Return each of the entries below verbatim, line for line, leaving out the pictures.
[[ Source material open ]]
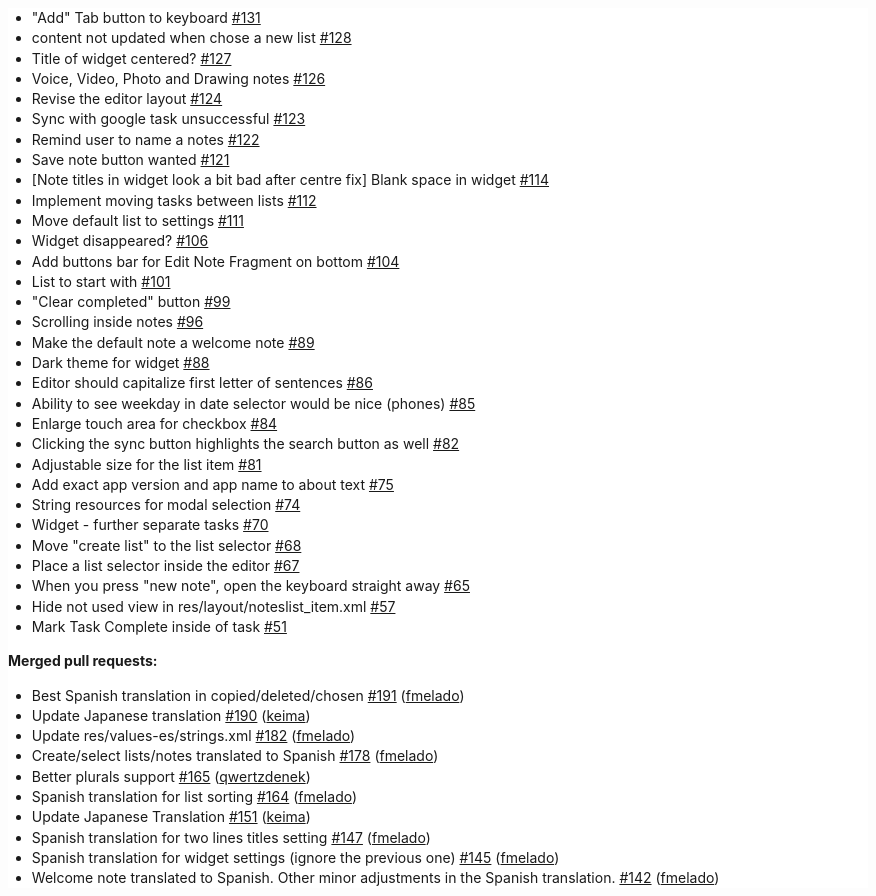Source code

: - "Add" Tab button to keyboard [\#131](https://github.com/spacecowboy/NotePad/issues/131)
- content not updated when chose a new list [\#128](https://github.com/spacecowboy/NotePad/issues/128)
- Title of widget centered? [\#127](https://github.com/spacecowboy/NotePad/issues/127)
- Voice, Video, Photo and Drawing notes [\#126](https://github.com/spacecowboy/NotePad/issues/126)
- Revise the editor layout [\#124](https://github.com/spacecowboy/NotePad/issues/124)
- Sync with google task unsuccessful [\#123](https://github.com/spacecowboy/NotePad/issues/123)
- Remind user to name a notes [\#122](https://github.com/spacecowboy/NotePad/issues/122)
- Save note button wanted [\#121](https://github.com/spacecowboy/NotePad/issues/121)
- \[Note titles in widget look a bit bad after centre fix\] Blank space in widget [\#114](https://github.com/spacecowboy/NotePad/issues/114)
- Implement moving tasks between lists [\#112](https://github.com/spacecowboy/NotePad/issues/112)
- Move default list to settings [\#111](https://github.com/spacecowboy/NotePad/issues/111)
- Widget disappeared? [\#106](https://github.com/spacecowboy/NotePad/issues/106)
- Add buttons bar for Edit Note Fragment on bottom [\#104](https://github.com/spacecowboy/NotePad/issues/104)
- List to start with [\#101](https://github.com/spacecowboy/NotePad/issues/101)
- "Clear completed" button [\#99](https://github.com/spacecowboy/NotePad/issues/99)
- Scrolling inside notes [\#96](https://github.com/spacecowboy/NotePad/issues/96)
- Make the default note a welcome note [\#89](https://github.com/spacecowboy/NotePad/issues/89)
- Dark theme for widget [\#88](https://github.com/spacecowboy/NotePad/issues/88)
- Editor should capitalize first letter of sentences [\#86](https://github.com/spacecowboy/NotePad/issues/86)
- Ability to see weekday in date selector would be nice \(phones\) [\#85](https://github.com/spacecowboy/NotePad/issues/85)
- Enlarge touch area for checkbox [\#84](https://github.com/spacecowboy/NotePad/issues/84)
- Clicking the sync button highlights the search button as well [\#82](https://github.com/spacecowboy/NotePad/issues/82)
- Adjustable size for the list item [\#81](https://github.com/spacecowboy/NotePad/issues/81)
- Add exact app version and app name to about text [\#75](https://github.com/spacecowboy/NotePad/issues/75)
- String resources for modal selection [\#74](https://github.com/spacecowboy/NotePad/issues/74)
- Widget - further separate tasks [\#70](https://github.com/spacecowboy/NotePad/issues/70)
- Move "create list" to the list selector [\#68](https://github.com/spacecowboy/NotePad/issues/68)
- Place a list selector inside the editor [\#67](https://github.com/spacecowboy/NotePad/issues/67)
- When you press "new note", open the keyboard straight away [\#65](https://github.com/spacecowboy/NotePad/issues/65)
- Hide not used view in res/layout/noteslist\_item.xml [\#57](https://github.com/spacecowboy/NotePad/issues/57)
- Mark Task Complete inside of task [\#51](https://github.com/spacecowboy/NotePad/issues/51)

**Merged pull requests:**

- Best Spanish translation in copied/deleted/chosen [\#191](https://github.com/spacecowboy/NotePad/pull/191) ([fmelado](https://github.com/fmelado))
- Update Japanese translation [\#190](https://github.com/spacecowboy/NotePad/pull/190) ([keima](https://github.com/keima))
- Update res/values-es/strings.xml [\#182](https://github.com/spacecowboy/NotePad/pull/182) ([fmelado](https://github.com/fmelado))
- Create/select lists/notes translated to Spanish [\#178](https://github.com/spacecowboy/NotePad/pull/178) ([fmelado](https://github.com/fmelado))
- Better plurals support [\#165](https://github.com/spacecowboy/NotePad/pull/165) ([qwertzdenek](https://github.com/qwertzdenek))
- Spanish translation for list sorting [\#164](https://github.com/spacecowboy/NotePad/pull/164) ([fmelado](https://github.com/fmelado))
- Update Japanese Translation [\#151](https://github.com/spacecowboy/NotePad/pull/151) ([keima](https://github.com/keima))
- Spanish translation for two lines titles setting [\#147](https://github.com/spacecowboy/NotePad/pull/147) ([fmelado](https://github.com/fmelado))
- Spanish translation for widget settings \(ignore the previous one\) [\#145](https://github.com/spacecowboy/NotePad/pull/145) ([fmelado](https://github.com/fmelado))
- Welcome note translated to Spanish. Other minor adjustments in the Spanish translation. [\#142](https://github.com/spacecowboy/NotePad/pull/142) ([fmelado](https://github.com/fmelado))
[[ Source material closed ]]
▶ _Result of the exercise_
Source code

: - "Add" Tab button to keyboard [\#131](https://github.com/spacecowboy/NotePad/issues/131)
- content not updated when chose a new list [\#128](https://github.com/spacecowboy/NotePad/issues/128)
- Title of widget centered? [\#127](https://github.com/spacecowboy/NotePad/issues/127)
- Voice, Video, Photo and Drawing notes [\#126](https://github.com/spacecowboy/NotePad/issues/126)
- Revise the editor layout [\#124](https://github.com/spacecowboy/NotePad/issues/124)
- Sync with google task unsuccessful [\#123](https://github.com/spacecowboy/NotePad/issues/123)
- Remind user to name a notes [\#122](https://github.com/spacecowboy/NotePad/issues/122)
- Save note button wanted [\#121](https://github.com/spacecowboy/NotePad/issues/121)
- \[Note titles in widget look a bit bad after centre fix\] Blank space in widget [\#114](https://github.com/spacecowboy/NotePad/issues/114)
- Implement moving tasks between lists [\#112](https://github.com/spacecowboy/NotePad/issues/112)
- Move default list to settings [\#111](https://github.com/spacecowboy/NotePad/issues/111)
- Widget disappeared? [\#106](https://github.com/spacecowboy/NotePad/issues/106)
- Add buttons bar for Edit Note Fragment on bottom [\#104](https://github.com/spacecowboy/NotePad/issues/104)
- List to start with [\#101](https://github.com/spacecowboy/NotePad/issues/101)
- "Clear completed" button [\#99](https://github.com/spacecowboy/NotePad/issues/99)
- Scrolling inside notes [\#96](https://github.com/spacecowboy/NotePad/issues/96)
- Make the default note a welcome note [\#89](https://github.com/spacecowboy/NotePad/issues/89)
- Dark theme for widget [\#88](https://github.com/spacecowboy/NotePad/issues/88)
- Editor should capitalize first letter of sentences [\#86](https://github.com/spacecowboy/NotePad/issues/86)
- Ability to see weekday in date selector would be nice \(phones\) [\#85](https://github.com/spacecowboy/NotePad/issues/85)
- Enlarge touch area for checkbox [\#84](https://github.com/spacecowboy/NotePad/issues/84)
- Clicking the sync button highlights the search button as well [\#82](https://github.com/spacecowboy/NotePad/issues/82)
- Adjustable size for the list item [\#81](https://github.com/spacecowboy/NotePad/issues/81)
- Add exact app version and app name to about text [\#75](https://github.com/spacecowboy/NotePad/issues/75)
- String resources for modal selection [\#74](https://github.com/spacecowboy/NotePad/issues/74)
- Widget - further separate tasks [\#70](https://github.com/spacecowboy/NotePad/issues/70)
- Move "create list" to the list selector [\#68](https://github.com/spacecowboy/NotePad/issues/68)
- Place a list selector inside the editor [\#67](https://github.com/spacecowboy/NotePad/issues/67)
- When you press "new note", open the keyboard straight away [\#65](https://github.com/spacecowboy/NotePad/issues/65)
- Hide not used view in res/layout/noteslist\_item.xml [\#57](https://github.com/spacecowboy/NotePad/issues/57)
- Mark Task Complete inside of task [\#51](https://github.com/spacecowboy/NotePad/issues/51)

**Merged pull requests:**

- Best Spanish translation in copied/deleted/chosen [\#191](https://github.com/spacecowboy/NotePad/pull/191) ([fmelado](https://github.com/fmelado))
- Update Japanese translation [\#190](https://github.com/spacecowboy/NotePad/pull/190) ([keima](https://github.com/keima))
- Update res/values-es/strings.xml [\#182](https://github.com/spacecowboy/NotePad/pull/182) ([fmelado](https://github.com/fmelado))
- Create/select lists/notes translated to Spanish [\#178](https://github.com/spacecowboy/NotePad/pull/178) ([fmelado](https://github.com/fmelado))
- Better plurals support [\#165](https://github.com/spacecowboy/NotePad/pull/165) ([qwertzdenek](https://github.com/qwertzdenek))
- Spanish translation for list sorting [\#164](https://github.com/spacecowboy/NotePad/pull/164) ([fmelado](https://github.com/fmelado))
- Update Japanese Translation [\#151](https://github.com/spacecowboy/NotePad/pull/151) ([keima](https://github.com/keima))
- Spanish translation for two lines titles setting [\#147](https://github.com/spacecowboy/NotePad/pull/147) ([fmelado](https://github.com/fmelado))
- Spanish translation for widget settings \(ignore the previous one\) [\#145](https://github.com/spacecowboy/NotePad/pull/145) ([fmelado](https://github.com/fmelado))
- Welcome note translated to Spanish. Other minor adjustments in the Spanish translation. [\#142](https://github.com/spacecowboy/NotePad/pull/142) ([fmelado](https://github.com/fmelado))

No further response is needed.